* **原文**
==================================================

(前略)
率直にいって地方分権は難しい。国と地方の行政・財政が複雑に絡み合っているのをほぐす作業であり、複雑な連立方程式を解くようなものだからだ。ただし基本原則は単純。3ゲン(権限、人間、財源)を国から地方に移すということだ。
地方分権が実現されると住民にはどんなメリットがあるのか。経済学では、オーツの分権化理論やティボーの「足による投票」などによって理論的に示されている。一言でいえば「中央政府よりも身近な地方政府のほうが住民のニーズを上手に汲み取れる」ということだ。
また、1つの愚かな中央政府が政策を決めるより、複数の地方政府が複数の政策をとり、そのなかでベストな政策を他の地方政府がマネするほうがよりよい政策になるということだ。
しかし、地方分権を主張すると必ず、「地方公務員は国家公務員に比べて出来が悪い」という意見が出てくる。この意見は国家公務員の意を受けた者から発せられることが多く、そもそも疑わしい。しかし、それが本当だとしても、3ゲンが国から地方に移るのだから、出来のいい国家公務員が地方公務員として働けばいい話だ。
では、地方分権のために3ゲンをどのくらい地方に移せばいいのか。おおざっぱにいって20万人の人間、20兆円程度の財源、それに応じた権限ということになろうか。当然、消費税も地方に移譲するという話にならざるを得ない。
しかし民主党も自民党も、消費税を国税として固定化することに固執しており、みんなの党や橋下徹大阪市長が主張する消費税の地方税化には否定的だ。
4月11日の党首討論で、野田佳彦首相は消費税の地方移管について「荒唐無稽なアジテーション」と発言し、図らずも、自身の中央集権志向を明らかにしてしまった。
そもそも消費税は応益税であり、しかも安定財源なので、基礎的サービスを提供する地方にふさわしい。実際、地方分権の進んでいる国では消費税は地方の一般財源になっているところが多い。
橋下市長はお得意のツィッターで、消費税の地方移管をこう強く主張している。
「地方分権を進める。国のかたちを変える。そのためには地方の税源を整備する必要がある。消費税こそ地方税にすべき税源だ。国のかたち論、地方分権論の本質をしっかりと理解すれば、国税のかたちで消費税を上げろ! という主張にはならない。消費税は地方に移譲すべきという議論になる」
「民主党も自民党も現行の統治機構のままでの増税。大阪維新の会は消費税の地方税化、地方交付税の廃止。増税するなら地方が判断。今の制度のままで消費税をアップしようもんなら後からの変更など効かなくなる。年金も結局若者にしわ寄せのまま。今こそ統治機構を変える方向性を決めなければならない」
これは、大阪維新の会による、民主党と自民党に対する宣戦布告とみることができる。実際、ある自民党の閣僚経験者は、こういって頭を抱えていた。

==================================================

* **データ一覧**

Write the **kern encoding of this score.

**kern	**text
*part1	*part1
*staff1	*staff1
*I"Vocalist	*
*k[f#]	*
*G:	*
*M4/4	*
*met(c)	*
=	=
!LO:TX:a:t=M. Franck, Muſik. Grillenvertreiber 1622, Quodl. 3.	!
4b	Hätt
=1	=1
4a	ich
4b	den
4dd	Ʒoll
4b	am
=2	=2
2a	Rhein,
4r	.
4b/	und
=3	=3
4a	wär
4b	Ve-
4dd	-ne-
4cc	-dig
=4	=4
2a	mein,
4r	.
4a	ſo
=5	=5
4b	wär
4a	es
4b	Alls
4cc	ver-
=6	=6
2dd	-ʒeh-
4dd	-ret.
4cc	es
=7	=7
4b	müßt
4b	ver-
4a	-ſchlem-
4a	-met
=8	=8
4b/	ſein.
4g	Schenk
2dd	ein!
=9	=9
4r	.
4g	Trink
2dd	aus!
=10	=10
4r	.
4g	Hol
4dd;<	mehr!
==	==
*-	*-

==================================================

* **課題**
1. 地方分権に関する文章で、国から地方に移すとされる「3ゲン」とは何と何と何ですか。
2. 地方分権に関する文章の最後の文に続けて、その先を書き上げてください。
ここに示したデータは、この作業では使いません。

* **解答**
1. 権限、人間、財源の三つです。

2.
「困ったなあ。こっちはもう消費税で方向転換できない。これで選挙を仕掛けられたらたまらない」
橋下市長は、地方分権・道州制を前提に、消費税を地方へ移す代わりに、地方交付税は要らないという論法をとっている。
これに対し、たとえば林芳正・自民党政調会長代理は「地方に消費税を任せると、地方自治体の間で税率の引き下げ競争になる」「地方ごとにバラバラの税率になれば住民も行政も混乱する」と反対している。
要するに価格競争は困るというわけだ。もっともらしい主張だが、考えてみればおかしな話だ。
住民からすれば、そもそも値下げ競争は歓迎のはず。しかも、競争があるからといって価格がゼロになるわけでない。地方によってモノの値段が多少違ったとしても(現状でも地域差はある)、経済に大きな混乱はないだろう。地方自治体が切磋琢磨すれば、税率は自ずと似たような水準になるはずだ。
消費税を地方に移し地方交付税をなくすと、地方自治体間の格差が広がり、一部地方の切り捨てにつながるという批判もある。しかし、それには「地方間の財政調整制度」という答えがある。国が国税として地方から吸い上げそれを地方に回している分を、地方のなかで回せばいいのだ。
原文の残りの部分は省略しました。